Di dalam studi kalam, aspek akidah tauhidiah ini lazim dibedakan kepada
tauhid al – dzat, tauhid al – shifat, dan tauhid al – af’al.

- Tauhid al – dzat adalah keyakinan dan pengakuan akan Allah Yang Maha
Esa, Yang Tunggal, tidak terbilang dan tidak tersusun.
- Tauhid al – shifat adalah bahwa Allah itu unik, tidak ada sesuatu pun yang
menyerupai – Nya.
- Tauhid al – af’al adalah bahwa Allah itu pencipta segala sesuatu, tidak ada
pencipta selain Dia.

D. BEBERAPA ISTILAH KUNCI DALAM KAJIAN KALAM

1. Iman

Menurut bahasa, kata iman berarti percaya.
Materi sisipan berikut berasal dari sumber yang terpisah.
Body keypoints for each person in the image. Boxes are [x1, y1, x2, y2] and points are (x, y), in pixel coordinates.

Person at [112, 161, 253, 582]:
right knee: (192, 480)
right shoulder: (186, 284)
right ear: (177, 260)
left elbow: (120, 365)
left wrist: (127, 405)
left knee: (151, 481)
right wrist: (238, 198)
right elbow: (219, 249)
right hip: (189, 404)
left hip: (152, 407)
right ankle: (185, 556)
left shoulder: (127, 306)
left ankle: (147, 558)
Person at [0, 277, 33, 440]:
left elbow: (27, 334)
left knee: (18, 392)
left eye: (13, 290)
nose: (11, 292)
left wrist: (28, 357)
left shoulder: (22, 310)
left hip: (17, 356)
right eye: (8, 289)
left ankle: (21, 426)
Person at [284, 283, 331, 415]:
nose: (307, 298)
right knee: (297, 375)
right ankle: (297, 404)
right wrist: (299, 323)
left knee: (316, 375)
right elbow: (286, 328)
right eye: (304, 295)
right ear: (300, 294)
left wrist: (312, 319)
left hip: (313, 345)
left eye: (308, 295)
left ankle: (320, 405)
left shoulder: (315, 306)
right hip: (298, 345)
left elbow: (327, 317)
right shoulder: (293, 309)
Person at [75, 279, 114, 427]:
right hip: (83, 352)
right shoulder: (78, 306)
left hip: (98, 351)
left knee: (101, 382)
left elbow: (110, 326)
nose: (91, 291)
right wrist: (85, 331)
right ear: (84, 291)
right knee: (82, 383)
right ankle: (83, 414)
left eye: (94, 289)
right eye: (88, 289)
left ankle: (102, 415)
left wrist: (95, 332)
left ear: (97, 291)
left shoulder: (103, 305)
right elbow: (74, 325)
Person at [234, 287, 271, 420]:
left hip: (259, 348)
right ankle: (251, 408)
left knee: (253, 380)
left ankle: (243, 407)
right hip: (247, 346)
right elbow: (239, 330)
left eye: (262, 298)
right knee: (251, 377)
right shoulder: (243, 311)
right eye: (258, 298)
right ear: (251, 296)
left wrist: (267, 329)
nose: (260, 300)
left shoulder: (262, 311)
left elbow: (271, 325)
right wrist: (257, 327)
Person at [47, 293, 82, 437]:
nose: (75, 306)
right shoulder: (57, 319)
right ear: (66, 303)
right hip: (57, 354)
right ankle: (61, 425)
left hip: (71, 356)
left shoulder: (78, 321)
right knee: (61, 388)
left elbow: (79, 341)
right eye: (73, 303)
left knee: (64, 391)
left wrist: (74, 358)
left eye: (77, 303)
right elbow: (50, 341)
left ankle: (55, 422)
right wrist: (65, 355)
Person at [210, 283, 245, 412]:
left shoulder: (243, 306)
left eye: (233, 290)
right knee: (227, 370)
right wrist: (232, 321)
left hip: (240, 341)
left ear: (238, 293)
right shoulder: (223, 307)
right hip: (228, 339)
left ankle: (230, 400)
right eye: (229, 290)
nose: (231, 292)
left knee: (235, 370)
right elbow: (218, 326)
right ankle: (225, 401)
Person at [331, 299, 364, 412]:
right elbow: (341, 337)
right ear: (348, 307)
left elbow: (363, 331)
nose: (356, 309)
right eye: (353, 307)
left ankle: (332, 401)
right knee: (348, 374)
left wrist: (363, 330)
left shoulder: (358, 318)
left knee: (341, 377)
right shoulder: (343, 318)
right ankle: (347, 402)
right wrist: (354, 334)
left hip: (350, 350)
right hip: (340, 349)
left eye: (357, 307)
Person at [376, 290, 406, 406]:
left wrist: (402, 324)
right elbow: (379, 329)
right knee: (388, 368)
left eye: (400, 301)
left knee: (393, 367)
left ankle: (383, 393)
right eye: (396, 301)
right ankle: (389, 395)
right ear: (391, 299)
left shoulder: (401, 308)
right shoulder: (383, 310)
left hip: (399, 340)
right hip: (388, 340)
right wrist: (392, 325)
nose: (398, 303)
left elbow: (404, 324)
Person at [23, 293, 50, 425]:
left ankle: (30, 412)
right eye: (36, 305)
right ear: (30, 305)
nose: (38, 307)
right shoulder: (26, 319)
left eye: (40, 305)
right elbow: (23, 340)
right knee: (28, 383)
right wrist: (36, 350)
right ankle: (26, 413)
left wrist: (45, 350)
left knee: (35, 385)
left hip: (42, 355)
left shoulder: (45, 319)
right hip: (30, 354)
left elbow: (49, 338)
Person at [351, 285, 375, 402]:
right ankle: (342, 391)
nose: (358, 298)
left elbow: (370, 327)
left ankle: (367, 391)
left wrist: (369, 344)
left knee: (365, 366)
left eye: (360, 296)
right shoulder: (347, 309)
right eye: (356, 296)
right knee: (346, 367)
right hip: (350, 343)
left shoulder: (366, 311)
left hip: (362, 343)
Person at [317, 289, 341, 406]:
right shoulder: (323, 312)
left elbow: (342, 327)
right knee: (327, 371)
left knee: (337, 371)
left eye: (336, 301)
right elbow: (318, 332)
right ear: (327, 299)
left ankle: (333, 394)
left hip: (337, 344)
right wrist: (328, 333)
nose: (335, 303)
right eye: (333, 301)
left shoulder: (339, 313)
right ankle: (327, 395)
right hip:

Adapun menurut pengertian


istilahi iman adalah mempercayai dan mengkuti segala apa yang disampaikan oleh
Rasulullah SAW, baik yang berkenaan dengan akidah, ibadah, maupun
muamalah.

2. Kufur

Kufur adalah lawan dari iman. Dengan demikian, kufur berarti mengingkari
atau tidak memercayai akan adanya Allah dan agama yang Dia turunkan melalui
para Rasul – Nya. Secara lebih khusus, kufur adalah mengingkari atau tidak
mempercayai Allah dan risalah Nabi Muhammad SAW.

3. Nifaq

Nifaq berarti bersikap mengaku beriman melalui ucapan lisan tetapi kufur
didalam hati. Pelaku nifaq in disebut munafiq.

4. Syirik

Syirik berarti mempercayai adanya banyak tuhan selain Allah, yang dalam
istilah barat disebut politeisme. Pelaku tindakan syirik disebut musyrik. Berbeda
dengan kufur, syirik terjadi di kalangan manusia beragama. Artinya, mereka
adalah umat beragama, hanya saja Tuhan yang di percayai lebih dari satu.

5. Murtad
Murtad adalah tindakan keluar dari agama Islam, apakah itu dalam kasus yang
non-Islam masuk Islam kemudian kembali kepada agamanya semula, ataupun
orang yang sejak semula beragama Islam lalu berkonversi kepada agama lain.
E. AKIDAH POKOK DALAM ISLAM

1. Beriman Kepada Allah


2. Beriman Kepada Malaikat
3. Beriman Kepada Para Rasul
4. Beriman Kepada Kitab
5. Beriman Kepada Hari Akhir
6. Beriman Kepada Qadha dan Qadar

F. CARA ISLAM MENANAMKAN AKIDAH

Prinsip utama Islam dalam mengajak manusia mengimani ajaran akidah, baik
yang pokok maupun yang besifat cabang, adalah kebebasan tanpa pemaksaan. Al –
Qur’an dengan tegas menyatakan bahwa tidak ada paksaan dalam memeluk agama
Islam. Dengan akal dan naluri keberagaman yang telah dianugerahkan oleh Allah,
islam menginginkan agar manusia beriman dan memeluk agama Islam menurut
pilihannya yang bebas, berdasarkan pertimbangan rasional dan memenuhi pangilan
fitrah keberagamannya tanpa paksaan.

Kebebasan memilih yang diberikan oleh Islam ini, merupakan pernyataan atas
kebenaran Islam itu sendiri. Sehingga bukti – bukti rasional dan naluri insani otomatis
akan membawa pilihan bebas seseorang kepada keimanan dan keislamannya,
sepanjang ia mau mengunakannya untuk merenung dan memikirkan bukti – bukti
tersebut.

Pemberian kebebasan oleh Islam ini seyogyanya tidak dipahami dalam arti
bebas mutlak, yang meniscayakan tanpa sanksi. Kebebasan tidak berarti bebas dari
sanksi. Bukti kebenaran Islam telah nyata, dan kebebasan telah diberikan, maka
manusia akan dimintai pertanggungjawaban atas segala yang sudah menjadi pilihan.